Usually, there is no good reason to actually return the raw vector client side.

I would augment your search to only specifically include returning the text field.

query = {
  "knn": {...},
  "_source": {"includes": ["my_field"]}
}

this should give you a performance boost as serializing many floating point values is very expensive.

Hi @BenTrent ,

thanks for sharing your insights and sorry for injecting questions/comments here.

1. Keeping raw floating point values around _source seems to be inefficient approach, like discussed in Knn_vectors field understanding - Elastic Stack / Elasticsearch - Discuss the Elastic Stack, right?
2. If we don't keep raw floating point values around _source, the values are still persist by underlaying Lucene, right? Would it be fine if we fetch values from Lucene for rescoring purpose?
3. For re-quantizing and segment merging, may I ask whether we indeed need to keep the raw floating point values for any type of quantization? And how the re-quantization works? would be appreciated if you could share any resources.

Thanks a lot and looking forward for your reply.

Best,
Yakun

1. Correct
2. Correct
3. We keep the floating point values within Lucene. During the merge process, we will re-quantize given the new centroid of the new segment created during the merge. The only resources on this would be in the format.
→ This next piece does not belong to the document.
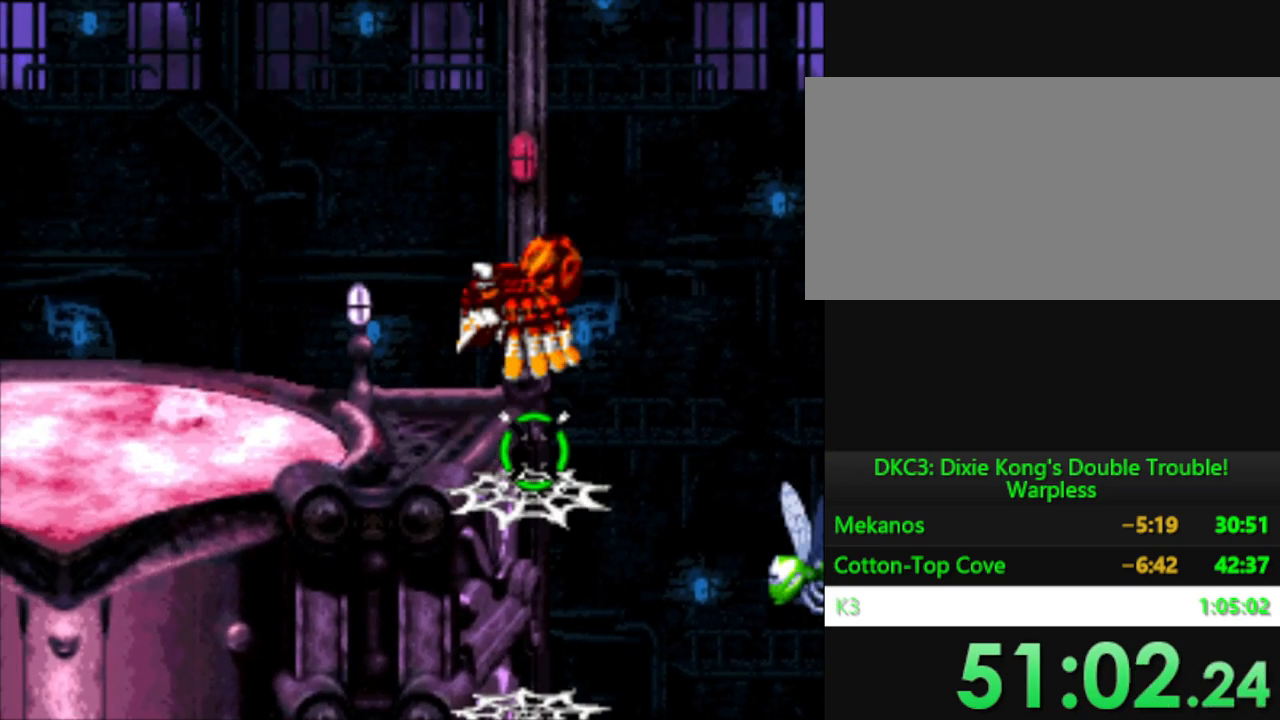
{"buttons": ["Y"], "events": [[101, "DPAD_LEFT", "up"], [184, "DPAD_LEFT", "down"], [334, "DPAD_LEFT", "up"]]}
But to put it simply, we re-read the float32 vectors and quantize them again

Hi @BenTrent,

thanks a lot for sharing the insights.

May I ask whether the raw floating values are needed for all types of quantization? like int8, int4 and BBQ. Would it be fine for you to share some tutorials or resources that explain the re-quantization process? Really appreciate, thanks.

The context I am asking this question is that we have the issue of running into huge storage of those raw floating values, and we would like to check the option to keep only the quantized vector values in storage and delete the raw floating values. For re-ranking, we will use contextual based re-ranking then, which does not require the raw floating values.

We do keep the raw floats for all quantization types at the time being.

Would it be fine for you to share some tutorials or resources that explain the re-quantization process?

There really isn't anything. You can read the Lucene format files if you are curious.

we would like to check the option to keep only the quantized vector values in storage and delete the raw floating values.

There is no way currently to delete the raw vectors and still have Lucene work appropriately.

Note, this is different than having them in _source. _source is a completely different field in Lucene.

@BenTrent, thanks for your explanation.

May I ask about the following statement in [1], whether discard the raw floating point vectors meaning that they are not needed for re-quantization? Thanks a lot.

Furthermore, we anticipate that with 7 bit quantization we should be able to discard the raw floating point vectors and plan to evaluate this thoroughly.

[1] Understanding optimized scalar quantization - Elasticsearch Labs

That is the key part of the quote. It is not implemented yet but it is something we want to eventually implement. Or at least, quantization and compression for the floats at some lower bit size to utilize less disk space.

But, there are only so many hours in the day

Hi @BenTrent , as always, thanks for your quick reply.

It is totally understandable w.r.t the schedule of the implementation and evaluation. From my question, I actually mainly want to clarify the reasoning behind the statement

with 7 bit quantization we should be able to discard the raw floating point vectors

may I ask whether you could elaborate it a bit more? Thanks a lot.

Ah, ok.

The main reasoning is that the quantization to that bit size may provide such good accuracy, that the original vectors won't be needed for typical search or merging operations.

@BenTrent thanks, does it mean that for re-quantization it is good enough to use the already quantized 7 bit or it is even not needed to do re-quantization?

@yli it would mean that for "re-quantization" we might still have to adjust the centroid, but it might be possible simply rehydrate (de-quantize), the int7 vectors, then re-quantize given the new centroid.

Centroids might actually shift over the life time of the data, especially for vectors that are near each-other based on their index order (e.g. images from a video).